On 16 March 2025, the Professional Tennis Players Association ("PTPA"), co-founded by Novak Djokovic, launched a wave of antitrust complaints in the EU, UK and the US, targeting the Association of Tennis Professionals ("ATP"), the Women's Tennis Association ("WTA"), the International Tennis Federation ("ITF") and the International Tennis Integrity Agency ("ITIA") (together, the "Tennis Agencies"). The complaint alleges that the Tennis Agencies operate as a cartel, stifling competition among tournament organisers, restricting player freedom, and supressing player wages.


The Commission is reportedly examining whether the Tennis Agencies' dual roles regulating the sport and commercially controlling it, amount to an abuse of dominance under Articles 101 and/or 102 TFEU. IF this sounds familiar, it should; the same structural concerns were central to the recent European Superleague ruling, which challenged closed systems and discretionary governance in football.
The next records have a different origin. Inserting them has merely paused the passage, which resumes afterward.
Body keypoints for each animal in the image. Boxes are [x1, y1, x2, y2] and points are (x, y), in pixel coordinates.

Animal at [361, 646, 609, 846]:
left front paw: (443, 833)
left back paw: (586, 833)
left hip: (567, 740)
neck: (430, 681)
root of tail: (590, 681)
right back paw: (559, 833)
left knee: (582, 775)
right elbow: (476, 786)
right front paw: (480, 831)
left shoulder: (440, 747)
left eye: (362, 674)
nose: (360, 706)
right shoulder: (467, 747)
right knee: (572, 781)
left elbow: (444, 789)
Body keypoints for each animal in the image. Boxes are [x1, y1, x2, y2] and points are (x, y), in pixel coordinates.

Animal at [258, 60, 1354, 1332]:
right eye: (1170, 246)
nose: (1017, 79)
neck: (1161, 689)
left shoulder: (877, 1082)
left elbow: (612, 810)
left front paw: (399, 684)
In the UK, the Competition and Markets Authority is assessing similar issues following concerns that British tournaments restrict players' commercial autonomy. Meanwhile, in the US, the PTPA has filed a federal antitrust lawsuit, claiming the tennis ecosystem suppresses competition for athlete services and imposes exclusionary restrictions on players and agents.
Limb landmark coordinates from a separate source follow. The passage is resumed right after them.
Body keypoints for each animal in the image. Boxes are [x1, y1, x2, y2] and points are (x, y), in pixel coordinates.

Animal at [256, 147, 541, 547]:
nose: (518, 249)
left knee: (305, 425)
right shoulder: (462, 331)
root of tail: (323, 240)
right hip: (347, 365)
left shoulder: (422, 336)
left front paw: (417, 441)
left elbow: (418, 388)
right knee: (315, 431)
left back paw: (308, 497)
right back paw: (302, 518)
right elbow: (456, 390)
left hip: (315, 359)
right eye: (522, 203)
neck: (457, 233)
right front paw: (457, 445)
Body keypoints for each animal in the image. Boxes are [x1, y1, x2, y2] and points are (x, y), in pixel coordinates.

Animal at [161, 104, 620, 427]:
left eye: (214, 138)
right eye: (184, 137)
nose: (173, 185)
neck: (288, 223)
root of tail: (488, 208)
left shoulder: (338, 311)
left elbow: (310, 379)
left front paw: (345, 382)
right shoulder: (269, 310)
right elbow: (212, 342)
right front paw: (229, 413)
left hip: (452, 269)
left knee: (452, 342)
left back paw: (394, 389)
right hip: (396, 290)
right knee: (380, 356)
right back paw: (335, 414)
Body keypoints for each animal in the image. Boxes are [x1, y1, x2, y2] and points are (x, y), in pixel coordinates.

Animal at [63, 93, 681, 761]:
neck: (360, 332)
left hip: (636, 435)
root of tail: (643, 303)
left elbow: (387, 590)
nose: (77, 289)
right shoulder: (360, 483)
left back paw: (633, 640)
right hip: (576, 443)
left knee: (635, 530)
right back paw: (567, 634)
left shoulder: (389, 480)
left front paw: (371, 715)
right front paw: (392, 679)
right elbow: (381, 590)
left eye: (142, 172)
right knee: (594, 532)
Whilst the law suits are focused on the issues in professional tennis, professional rugby should be playing very close attention.


At the heart of the tennis complaint is the problem of dual governance: bodies like the ATP and WTA simultaneously regulate the sport and profit from the events they control. That same structural issue is mirrored in rugby, where entities like World Rugby and Premiership Rugby act as both regulator and commercial operator. They control scheduling, player eligibility, wage caps, and tournament access, whilst also control the TV deals and prize pools.


This raises several red flags:

  1. Are these governing bodies abusing their dominant positions?

  2. Do wage structures amount to disproportionate restrictions of competition given their failure to create financially robust teams?

  3. Is the method of revenue distribution justified given its impact on teams seeking to enter the Premiership?


Professional rugby union is under commercial and structural strain. In England, several clubs have gone into administration. Player face significant wage compression under the domestic salary cap, and as the number of teams in the league has fallen, have fewer options for switching (thereby increasing the teams' monopsony power). There is no meaningful player union with independent legal or economic leverage comparable to the PTPA in tennis, or even the FIFPRO in football.


The PTPA's multi-jurisdictional legal strategy can be a template for other athlete groups, especially in sports where legacy governance structures are no longer fit for purpose. Rugby players, individually or collectively, might consider:


  1. challenging wage caps;

  2. scrutinising restrictions on international eligibility; and

  3. building an independent professional body


The PTPA's law suits are a challenge to how modern sport is organised. For rugby, the risks of inertia are real: increasing financial instability, the eroding of trust between players and governing bodies, and growing legal exposure.


As tennis players make their move through the courts, rugby should consider being next in line. The question is whether its leaders are ready to evolve, or whether the law will force that change upon them.